We are assuming here that our expressions involve only numerical values for the identifiers (i's) and only the operations + and *, as in the language PLUS-TIMES.
We can evaluate these postfix expressions by a new machine similar to a PDA. Such a machine requires three new states.
1. ADD This state pops the top two entries off the STACK, adds them, and pushes the result onto the top of the STACK.
2. MPY :This state pops the top two entries off the STACK, multiplies them, and pushes the result onto the top of the STACK.
3. PRINT :This prints the entry that is on top of the stack and accepts the input string. It is an output and a halt state.
The machine to evaluate postfix expressions can now be built as below, where the expression to be evaluated has been put on the INPUT TAPE in the usual fashion--one character per cell starting in the first cell.
Let us trace the action of this machine on the input string:
7 5 + 2 4 + * 6 +
which is postfix for
(7 + 5) * (2 + 4) + 6 = 78
Notice that when we arrive at PRINT the stack has only one element in it.
What we have been using here is a PDA with arithmetic and output capabilities. Just as we expanded FA's to Mealy and Moore machines, we can expand PDA's to what are called pushdown transducers.
These are very important but belong to the study of the Theory of Compilers.
The task of converting infix arithmetic expressions (normal ones) into postfix can also be accomplished by a pushdown transducer as an alternative to depending on a dotted line circling a parsing tree.
This time all we require is a PDA with an additional PRINT instruction.
The input string will be read off of the TAPE character by character.
If the character is a number (or, in our example, the letters a, b, c), it is immediately printed out, since the operands in postfix occur in the same order as in the infix equivalent.
The operators, however, + and * in our example, must wait to be printed until after the second operand they govern has been printed.
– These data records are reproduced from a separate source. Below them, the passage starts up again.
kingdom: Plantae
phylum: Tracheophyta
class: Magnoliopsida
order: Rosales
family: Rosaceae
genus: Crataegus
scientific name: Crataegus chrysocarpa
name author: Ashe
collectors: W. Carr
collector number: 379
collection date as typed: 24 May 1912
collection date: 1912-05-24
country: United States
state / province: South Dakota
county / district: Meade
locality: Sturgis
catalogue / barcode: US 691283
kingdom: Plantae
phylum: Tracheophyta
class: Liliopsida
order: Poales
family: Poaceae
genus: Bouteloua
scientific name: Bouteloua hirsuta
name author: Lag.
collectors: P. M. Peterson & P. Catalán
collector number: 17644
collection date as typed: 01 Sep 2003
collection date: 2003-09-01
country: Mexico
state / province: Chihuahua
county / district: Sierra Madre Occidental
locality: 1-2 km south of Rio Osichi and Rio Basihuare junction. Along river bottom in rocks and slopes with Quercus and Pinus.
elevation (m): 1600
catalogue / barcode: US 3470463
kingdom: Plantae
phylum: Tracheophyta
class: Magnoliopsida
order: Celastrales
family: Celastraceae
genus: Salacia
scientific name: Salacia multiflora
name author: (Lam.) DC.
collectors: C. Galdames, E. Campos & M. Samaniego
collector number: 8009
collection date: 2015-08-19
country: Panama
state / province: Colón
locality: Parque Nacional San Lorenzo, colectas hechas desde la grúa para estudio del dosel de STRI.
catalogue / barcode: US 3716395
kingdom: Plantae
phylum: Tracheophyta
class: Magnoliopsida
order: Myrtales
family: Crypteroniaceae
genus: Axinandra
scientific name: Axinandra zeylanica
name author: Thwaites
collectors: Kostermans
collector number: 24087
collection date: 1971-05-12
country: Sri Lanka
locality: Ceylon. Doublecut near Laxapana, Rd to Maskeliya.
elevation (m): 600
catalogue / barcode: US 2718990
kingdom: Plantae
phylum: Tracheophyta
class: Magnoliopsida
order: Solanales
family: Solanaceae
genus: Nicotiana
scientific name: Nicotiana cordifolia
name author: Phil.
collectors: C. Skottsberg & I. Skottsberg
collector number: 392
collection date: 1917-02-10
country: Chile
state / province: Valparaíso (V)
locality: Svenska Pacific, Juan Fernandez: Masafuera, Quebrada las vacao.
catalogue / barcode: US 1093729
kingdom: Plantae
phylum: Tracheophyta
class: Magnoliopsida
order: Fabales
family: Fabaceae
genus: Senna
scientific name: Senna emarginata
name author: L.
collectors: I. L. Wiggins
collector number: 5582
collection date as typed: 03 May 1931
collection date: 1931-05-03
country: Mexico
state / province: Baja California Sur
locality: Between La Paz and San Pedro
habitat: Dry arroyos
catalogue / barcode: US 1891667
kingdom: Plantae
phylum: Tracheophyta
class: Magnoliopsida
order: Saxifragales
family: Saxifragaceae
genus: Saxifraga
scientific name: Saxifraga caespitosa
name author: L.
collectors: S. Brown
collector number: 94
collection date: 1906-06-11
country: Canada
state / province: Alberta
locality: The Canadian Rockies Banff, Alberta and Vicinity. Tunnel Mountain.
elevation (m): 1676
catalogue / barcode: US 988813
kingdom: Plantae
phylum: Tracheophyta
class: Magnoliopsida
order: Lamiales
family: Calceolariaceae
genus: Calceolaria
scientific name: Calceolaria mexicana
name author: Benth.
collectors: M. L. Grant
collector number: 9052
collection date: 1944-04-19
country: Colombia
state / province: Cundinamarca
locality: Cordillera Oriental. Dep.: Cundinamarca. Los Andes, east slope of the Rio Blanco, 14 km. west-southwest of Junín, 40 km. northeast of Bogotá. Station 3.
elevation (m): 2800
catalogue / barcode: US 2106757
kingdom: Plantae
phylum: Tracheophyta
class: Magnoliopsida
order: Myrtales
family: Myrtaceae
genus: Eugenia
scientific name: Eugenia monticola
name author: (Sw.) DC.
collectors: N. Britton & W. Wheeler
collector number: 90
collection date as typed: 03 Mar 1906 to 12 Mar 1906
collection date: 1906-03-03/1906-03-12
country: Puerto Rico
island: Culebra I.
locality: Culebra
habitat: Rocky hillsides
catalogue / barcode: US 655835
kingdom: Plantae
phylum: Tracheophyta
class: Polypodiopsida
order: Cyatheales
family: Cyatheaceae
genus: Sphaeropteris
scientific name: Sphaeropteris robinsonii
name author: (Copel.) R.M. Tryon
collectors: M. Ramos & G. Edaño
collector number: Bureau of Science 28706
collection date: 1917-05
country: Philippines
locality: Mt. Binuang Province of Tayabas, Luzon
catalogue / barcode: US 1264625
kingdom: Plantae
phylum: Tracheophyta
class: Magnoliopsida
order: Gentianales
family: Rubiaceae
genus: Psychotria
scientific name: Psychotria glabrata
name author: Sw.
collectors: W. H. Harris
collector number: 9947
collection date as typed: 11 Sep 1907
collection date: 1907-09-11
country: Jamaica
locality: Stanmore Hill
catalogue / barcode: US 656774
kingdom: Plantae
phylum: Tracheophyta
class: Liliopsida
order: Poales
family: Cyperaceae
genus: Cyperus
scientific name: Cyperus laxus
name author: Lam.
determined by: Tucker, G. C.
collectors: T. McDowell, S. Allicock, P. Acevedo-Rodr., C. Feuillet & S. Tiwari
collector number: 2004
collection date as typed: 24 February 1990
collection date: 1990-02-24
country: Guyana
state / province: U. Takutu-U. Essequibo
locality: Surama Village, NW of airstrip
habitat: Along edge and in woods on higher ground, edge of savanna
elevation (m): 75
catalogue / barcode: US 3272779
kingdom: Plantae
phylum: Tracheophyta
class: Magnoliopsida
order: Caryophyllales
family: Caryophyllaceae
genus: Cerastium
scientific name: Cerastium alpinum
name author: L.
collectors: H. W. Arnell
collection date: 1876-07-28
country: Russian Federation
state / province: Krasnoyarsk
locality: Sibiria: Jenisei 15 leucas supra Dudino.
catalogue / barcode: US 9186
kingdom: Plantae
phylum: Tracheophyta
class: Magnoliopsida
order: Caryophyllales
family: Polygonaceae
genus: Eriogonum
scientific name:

The place where the operators wait is, of course, the STACK. If we read a + b, we print a, push +, print b, pop +, print +.
The output states we need are
"POP-PRINT" prints whatever it has just popped, and the READ-PRINT prints the character just read.
The READ-PUSH pushes whatever character "+" or "*" or "(" labels the edge leading into it. These are all the machine parts we need.
One more comment should be made about when an operator is ready to be popped. The second operand is recognized by encountering (1) a right parenthesis, (2) another operator having equal or lower precedence, or (3) the end of the input string.
When a right parenthesis is encountered, it means that the infix expression is complete back up to the last left parenthesis.
For example, consider the expression
a * (b + c) + b + c
The pushdown transducer will do the following:
1. Read a, print a
2. Read *, push *
3. Read (, push
4. Read b, print b
5. Read +, push +
6. Read c, print c
7. Read ), pop +, print +
8. Pop(
9. Read +, we cannot push + on top of * because of operator precedence,
so pop *, print *, push +
10. Read b, print b
11. Read +, we cannot push + on top of +, so print +
12. Read c, print c
13. Read △, pop +, print +.
The resulting output sequence is
abc + * b + c +
which indeed is the correct postfix equivalent of the input.
Notice that operator precedence is "built into" this machine. Generalizations of this machine can handle any arithmetic expressions including -, /, and **
Notice that the printing takes place on the right end of the output sequence.
One trivial observation is that this machine will never print any parentheses.
No parentheses are needed to understand postfix or prefix notation.
Another is that every operator and operand in the original expression will be printed out.
The major observation is that if the output of this transducer is then fed into the previous transducer, the original infix arithmetic expression will be evaluated correctly.
In this way we can give a PDA an expression in normal arithmetic notation, and the PDA will evaluate it.